We tuned in for a beauty pageant and a debate about immigration broke out. After reading just a small sampling of the revolting attacks on Rima Fakih, the Lebanese immigrant who was crowned the new Miss USA on Sunday night, I feel compelled to comment on how misguided her critics are.
Fakih's story should be a cautionary tale for Americans who believe the stereotype that all Muslim women are subjugated, repressed, and confined to their homes. No matter how you feel about beauty pageants, it takes courage for an Arab-American woman to compete in the Miss USA Pageant. You could argue that her story is the ultimate tale of assimilation. And yet, some on the right want to tarnish her achievement by claiming her win was nothing more than a case of affirmative action, while others, including blogger Debbie Schlussel, have accused her of supporting terrorists.
The fact that some are taking Schlussel's far-fetched accusations seriously (one of her claims is that Fakih is "using the pageant to promote Muslim female subjugation") is just a reminder of how anyone, no matter how ill-informed, can develop a following on the internet. There is even one ignoramus who has written of Fakih, "She is Lebanese. And as far as I understand, that's the liberal "politically correct" way of saying lesbian. So the gay agenda has teamed up with the Muslim agenda."
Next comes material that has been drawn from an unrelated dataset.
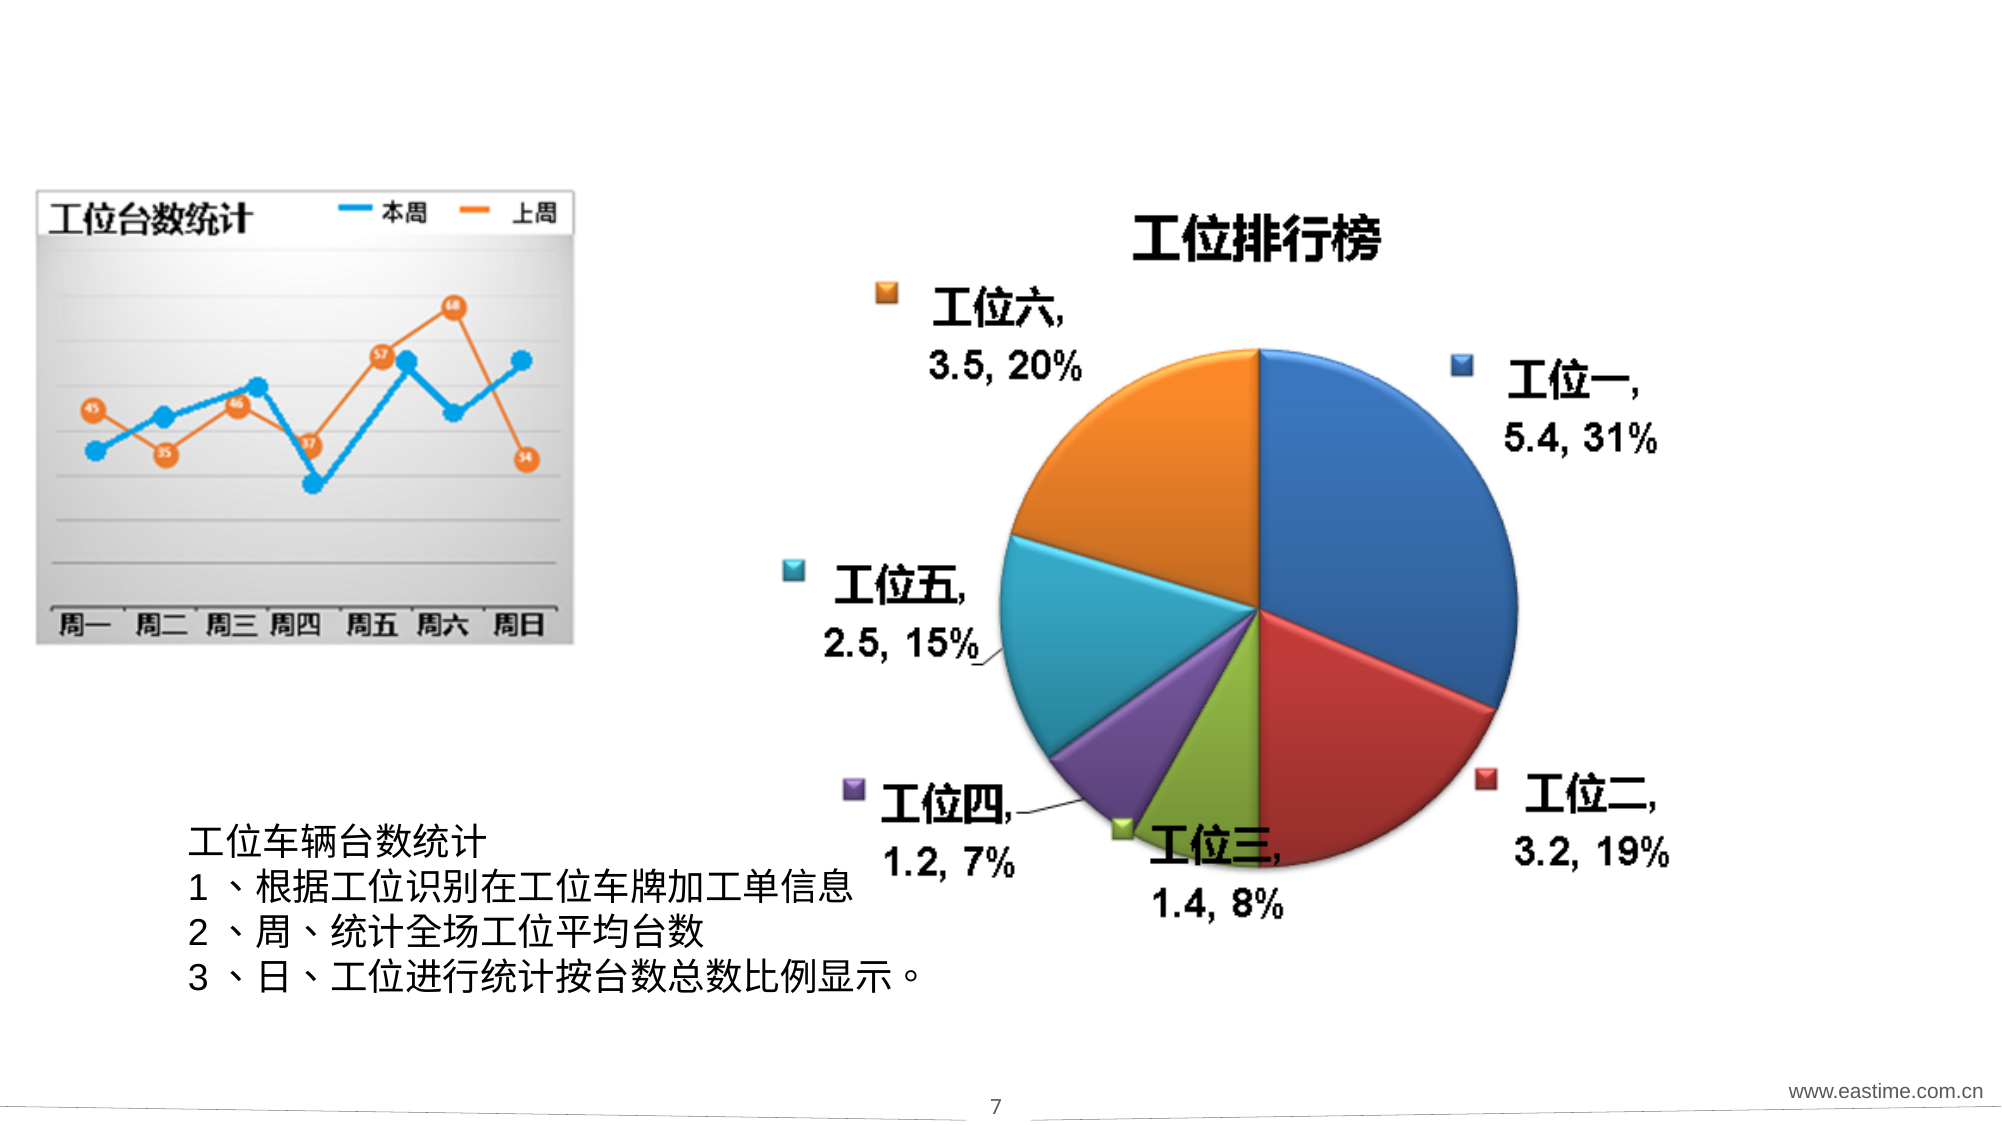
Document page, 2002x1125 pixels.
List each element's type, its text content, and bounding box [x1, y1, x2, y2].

picture [31, 176, 2001, 933]
text_box 工位车辆台数统计 1、根据工位识别在工位车牌加工单信息 2、周、统计全场工位平均台数 3、日、工位进行统计按台数总数比例显示。 [173, 810, 945, 1006]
Alrighty, then. I guess there are still plenty of Americans who aren't ready for a Muslim Miss USA from the Middle East. All of the criticism of Fakih will no doubt reinforce suspicions around the Muslim world that Americans have a problem with their faith – even when it is practiced by a stunningly attractive young woman who is obviously no fundamentalist.
I'm at a loss to understand what Ms. Fakih's detractors want from her. Would they prefer if she insisted on competing in an all-encompassing niqab? Or do they simply not want Muslims to have the right to compete at all?
The pageants runner-up, Miss Oklahoma, Morgan Elizabeth Woolard, also deserves praise for deft handling of a toxic question about Arizona's S.B. 1070. The crowd justifiably booed the question, which was posed by the actor Hector Nunez, but (mostly) applauded Woolard's response, in which she supported the law while also expressing her opposition to racial profiling.
Give Woolard credit for her candid response, but did it cost her the title? There is no way to know, but Ms. Fakih certainly appears to have won on her own merits as far as I'm concerned.